[Originally posted Feb 5, 2005]
My wife submitted to a stress test the other day … so I thought I would allow others to enjoy the experience vicariously.
The first issue is the self fulfilling prophetic nature of a “stress” test. When one’s physical health is subject to evaluation there is already enough stress to go around. The anticipation of a “stress” test only compounds the anxiety. Karen’s appointment was at Seton Nuclear Imaging Center … anything named “nuclear” tends to automatically raise the “stress” level in my book.
The standard prep instructions ended up being somewhat cryptic: nothing to eat or drink after midnight for an 8:30 AM appointment. But then when you arrive you find that really their only concern was that you hadn’t overeaten to the point of compromising your treadmill activity.
The Center actually was surprisingly efficient for a medical facility. They are used to cranking large numbers through all the paces. The process starts with the paperwork intensive check-in. After you regurgitate your medical history and verify your personal information you sign a number of disclaimers related to the Privacy Act – e.g. your sensitive data will not be released to any unauthorized personnel. So you shouldn’t be expecting any 6 PM telemarketing calls from drug companies who have targeted your medical deficiencies.
Waiting Room Experience #1 – pick your favorite magazine (they actually had a great selection!)
When you get called back to the staging room your heart takes that first abnormal surge as you brace yourself for the realm of the medical unknown – a scary place to enter. The technician inserts an IV into your arm to provide the conduit for the radioactive material. (Again, anything associated with “radioactive” would be another stress pumper for yours truly.) They are careful to educate you all along the way so that you don’t end up imagining the worst. In this instance the message was not to fear the radioactive liquid because you would not be conscious of it or experience any type of reaction to it.
Back to the Waiting Room for Experience #2 – pick up your second favorite magazine… (but understand that you will not be abandoned for long because the liquid dissipates from your body after 45 minutes.)
Now comes the opportunity to prove how photogenic you really are. You are led into the picture room where you must lie motionless on a table while the machine rotates around the body taking all types of pictures of the heart. How long could this take?? Try 20-25 minutes! The instructions are to keep your shoulders flat on the table; position your left arm over your head so that the machine can take pictures from that side without being blocked. The table is so narrow there is no good spot for your right arm … you can try various options … but nothing is very comfortable. The mission is to search for any blockages in the arteries. You would think that some soothing music would be piped in for your listening pleasure … but instead it was a very sterile environment with the silence only broken by the annoying “beep … beep” of the device.
Waiting Room Experience #3 – still plenty of good reading material
Once the treadmill room is available, the fun part finally begins. Instead of being passive you now are called on to impress the medical staff with your level of physical fitness. They kick off the competition by taking your blood pressure and then performing 2 EKG’s back-to-back to get your baseline reading. So now you are hooked up to a bunch of electrodes and look like something out of a sci-fi interrogation scene. You know things are getting serious because the cardiologist is now present (in addition to the nurse and the technician). At least if you are going to die on the spot there will be someone in the room with the expertise to document what actually happened!

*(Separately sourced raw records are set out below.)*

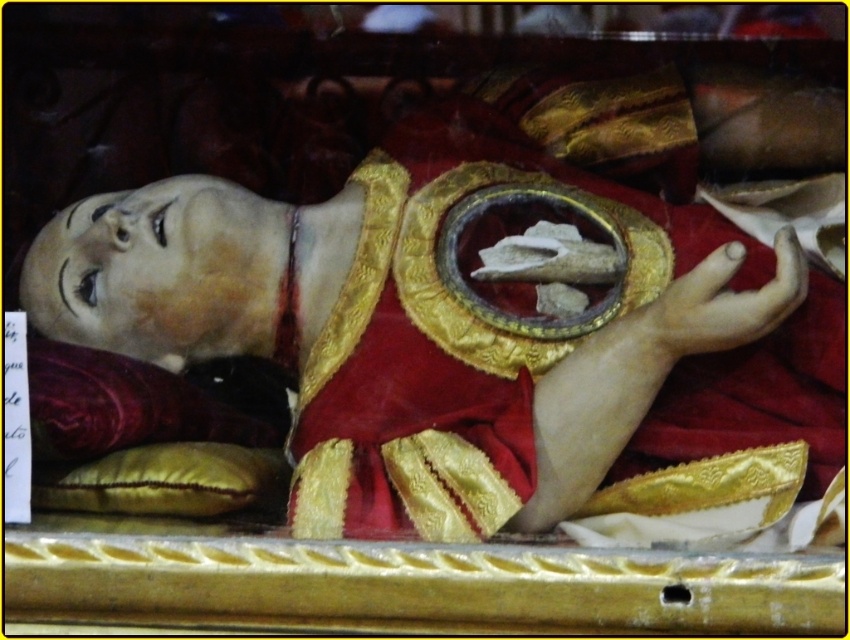
Does yellow fabric pillow at lower left appear under matte gold hand at lower right?

Yes.

Does point (199, 486) lie behind point (761, 312)?

Yes.

Image resolution: width=850 pixels, height=640 pixels. I want to click on yellow fabric pillow at lower left, so click(x=165, y=481).

Which is more to the left, velvet cushion at lower left or yellow fabric pillow at lower left?

Positioned to the left is velvet cushion at lower left.

Does point (85, 353) lie behind point (58, 476)?

No, (85, 353) is closer to viewer.

Identify the location of velvet cushion at lower left. This screenshot has width=850, height=640. (146, 401).

Does matte gold statue at center have a larger size compared to velvet cushion at lower left?

Yes, matte gold statue at center is bigger than velvet cushion at lower left.

Is point (469, 195) more distant than point (91, 422)?

That is True.

Who is more forward, (x=695, y=374) or (x=160, y=435)?

Point (x=695, y=374) is in front.

I want to click on matte gold statue at center, so click(469, 316).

The nurse continues to take your blood pressure periodically as you perform the treadmill routine. The medical staff keeps upping the ante by increasing the speed … trying to find your breaking point. If you can hold out for 10 minutes you can probably outlast them (provided your blood pressure readings don’t scare them). Finally they administer a second dose of the radioactive liquid, slow you down for a minute and then see how long it takes for your blood pressure to drop down to its resting point. The whole time the EKG is monitoring your heart rate for any abnormalities.

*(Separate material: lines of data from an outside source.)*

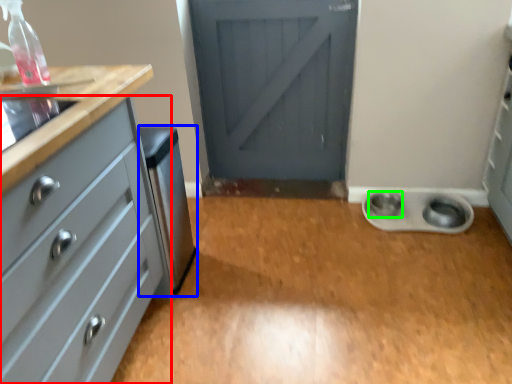
Question: Estimate the real-world distances between objects in this image. Which object is farther from chest of drawers (highlighted by a red box), appliance (highlighted by a blue box) or knob (highlighted by a green box)?

Choices:
 (A) appliance
 (B) knob

Answer: (B)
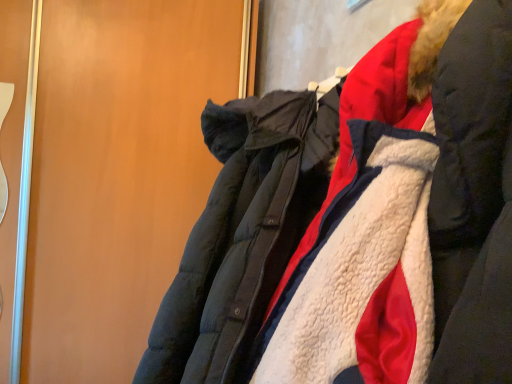
Question: Is white fleece jacket at center next to matte black coat at right and touching it?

This is one pass/fail test that you desperately want to pass. You know it is a good sign when the doctor compliments you on having a heart that is in much better shape than most people of your age and gender. (However, given the sorry physical state of the general public, being above average is no great accomplishment.) Still you are not done yet.
Back to the Waiting Room for Experience #4
Now you have the luxury of getting another round of pictures (crank in another 20-25 minutes). Think of it as getting double prints from K-Mart. At last, you are excused with the promise that the written report will be prepared and passed on to your primary care physician in a couple of days. Overall, not a bad investment of time to be assured that your ticker is in relatively good shape.
Optional: Waiting Room Experience #5
To finish that exceptional article in the current news magazine.